«Она и кричит», — рассказывала мне бабушка, помешивая кочергой хрупкие прозрачно-розовые угли, — она и кричит: «Почему я попала в ад?! За что меня поместили в ад?!» Ну, это если на русский перевести, а она, как в бред впала, так и по-русски перестала говорить. А я и отвечаю: «Но ведь кто-то же должен быть и в аду? — Бабушка мягко усмехается, лицо у нее спокойное, открытое. — Но ведь кто-то должен быть и в аду?!» — повторяет она, добродушно кивая своей шутке, которая ей, видимо, очень нравится.
То, что такая фраза, произнесенная бабушкой у ложа умирающей, не была так называемым «последним выстрелом», — это так же для меня ясно, как то, что Земля наша твердая, а вода на ней — мокрая. Что же это было?.. Может, то были единственные слова, которые она с детским чувством проделки (думая, что мучительница в бреду ее не услышит) позволила себе произнести вслух, — единожды за полвека терпеливого молчания, снесения любых наветов и тайных слез, — а разве для такой жизни появилась на свет ее солнечная душа?.. Однако слезы быстро высыхали, потому что солнце вставало и назавтра, и послезавтра. А может быть, так проявила себя эмоциональная незамысловатость человека, привыкшего называть вещи своими именами, потому что иначе не умел, несмотря на долгую школу жизни, которая переучивает и не таких; однако душа у моей бабушки была столь круглой и гладкой, что жизни было просто не за что зацепиться своими коготками, чтобы потом лихо перекрутить да перевертеть эту душу трижды наизнанку, как это она умудряется делать со многими…

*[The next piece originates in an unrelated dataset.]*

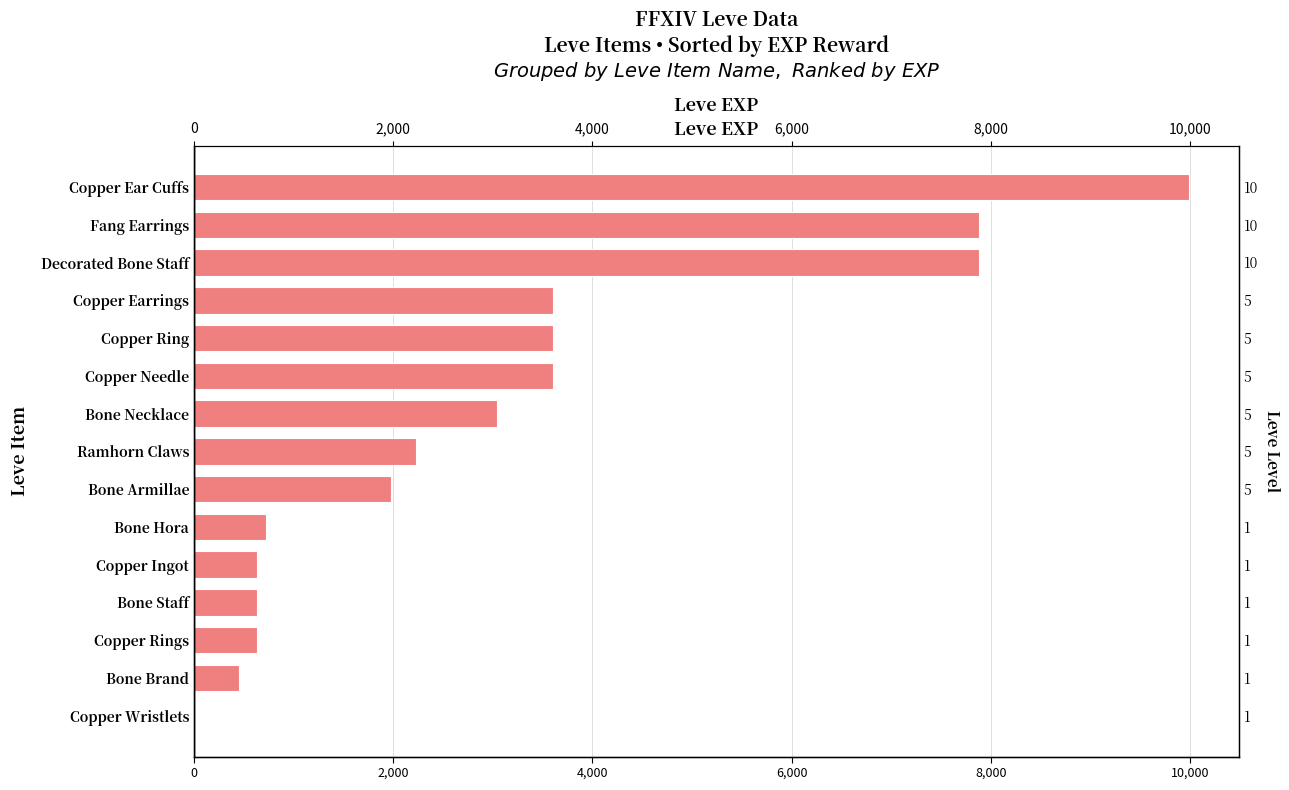

What is the difference between the values at 4,000 and 6,000?

4280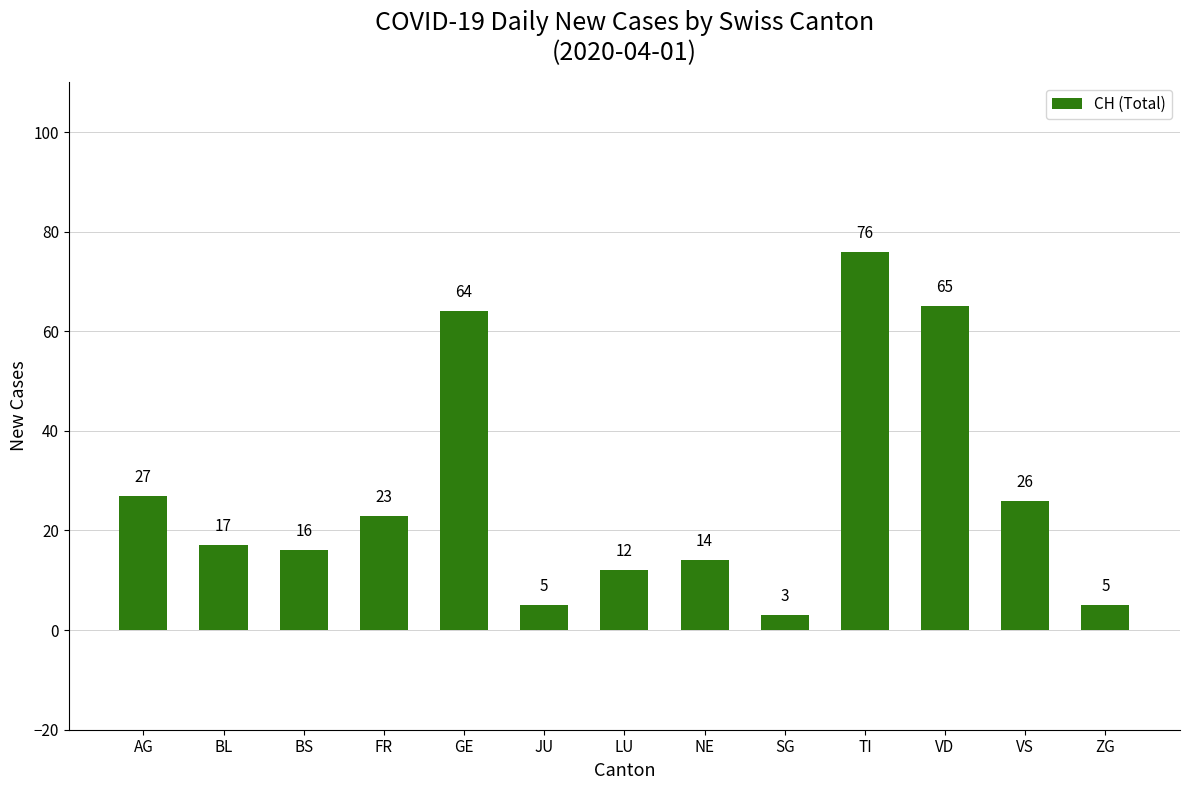

Reading left to right, extract all data points from this chart.

27	17	16	23	64	5	12	14	3	76	65	26	5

Конечно, в раннем детстве и даже потом я не воспринимала свою прабабку как нечто до конца живое и настоящее. Она была какой-то вековечной реалией Дома, как тот легендарный, разрубленный дедом финский булыжник. Во времена же моих запойных чтений она мне стала казаться кем-то вроде чудом уцелевшей Кармен (ведь работала же она в молодости на табачной фабрике!), то есть существом опять же явно присочиненным, ненастоящим. И мне никогда не приходило в голову, что за этой Бабой-Ягой, придуманной Бастиндой, «расколдованной принцессой» и сочиненной Кармен стоит живая душа со своим детством, девичеством и любовью…
Старики для меня, как, наверное, для большинства очень молодых людей, были существами изначально иной, инопланетной расы.

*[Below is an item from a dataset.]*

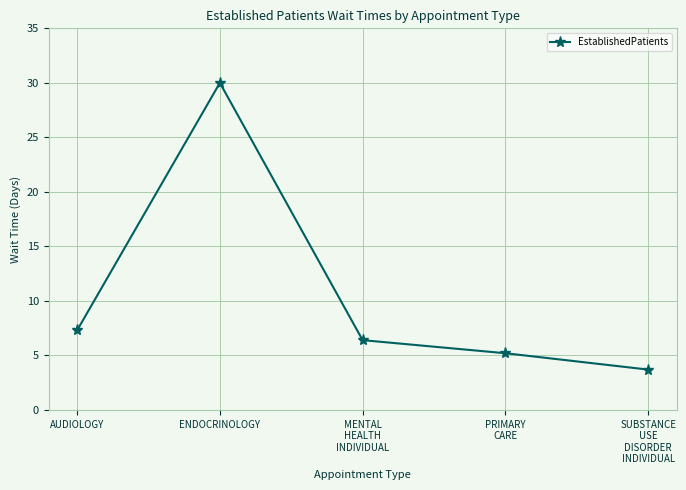

What is the change in value from AUDIOLOGY to PRIMARY
CARE?

-2.1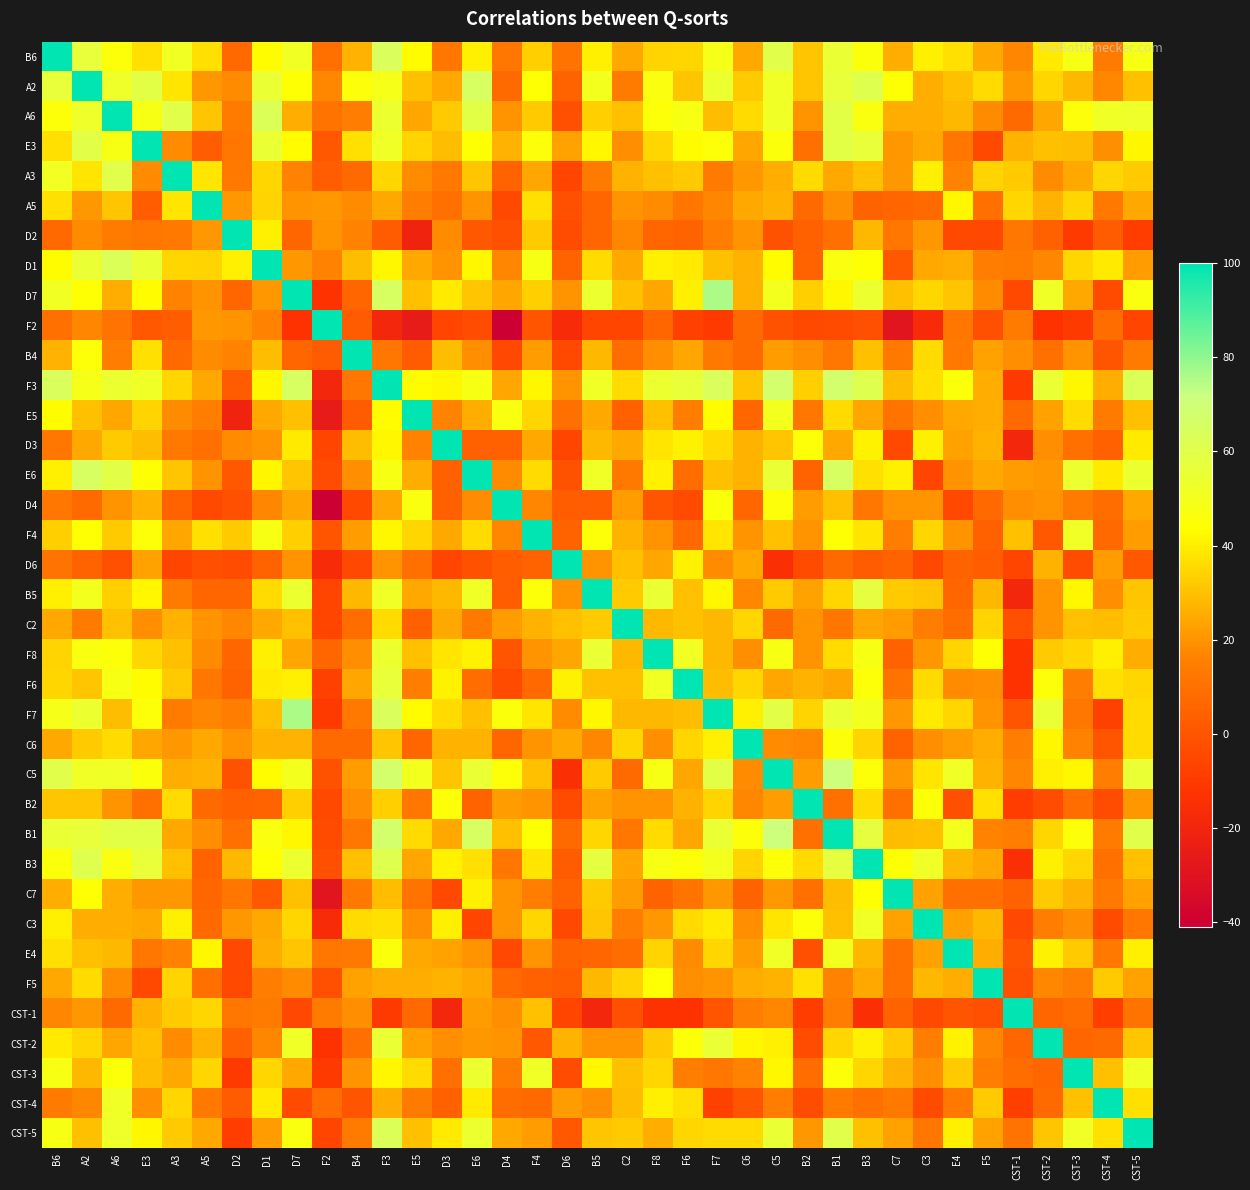

Rank the series by their maximum value, from lowest to highest.

B6, A2, A6, E3, A3, A5, D2, D1, D7, F2, B4, F3, E5, D3, E6, D4, F4, D6, B5, C2, F8, F6, F7, C6, C5, B2, B1, B3, C7, C3, E4, F5, CST-1, CST-2, CST-3, CST-4, CST-5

Однако уход этого почти незаметного существа из Дома — вовсе не омоложение его, и я это очень остро чувствовала. Дом умирал стремительно, и я этому радовалась: впереди ждала жизнь.
Глава VIII
Как это часто бывает при смерти и с человеком, — Дому одно время сделалось даже лучше.
После кончины свекрови бабушка словно помолодела. Она стала приносить с рынка раза в два тяжелее сыроватые сетки с торчащим из них желтым букетом куриных ног; выпуск кулинарной продукции также возрос. Она, как умела, пыталась вдохнуть жизнь в свою дочь, которая продолжала небытие в темной комнате. Бабушка осторожно входила туда и с озабоченным видом начинала доклад: «За целый день проглотила кусочек селедки, пару картошин… каплю простокваши». Речь шла обо мне и в переводе на язык реальных фактов означала, что я сегодня навернула три миски картофельного пюре, котлетки жареные, котлетки тушеные, куриные ножки, банку домашней простокваши, особенно бабушкины голубцы… Стоит ли перечислять? Говоря про «кусочек селедки» (морковки, сосиски, котлетки), бабушка выразительно вытягивала вперед правую руку, крепко придавив желтым ногтем большого пальца ребро указательного, словно отмечая ведомую только ей зарубочку среди его коричневых трещин. При этом она искренне верила, что именно такой-то кусочек я за целый день и проглотила.
Однако мать это нисколько не занимало, как, впрочем, не занимало, слава Богу, и в лучшие времена, а то не услыхать бы мне от нее в шестилетнем возрасте «Смерть поэта», стихотворение, потрясшее всю основу мою, несмотря на то (а, может, именно потому), что я там мало что поняла головой; не видеть бы мне тогда, как она плакала над бунинской «Ликой»… Нет уж, каждому — свое: это именно бабушка должна показывать отметочку на своем коричневом от картофельной шелухи пальце.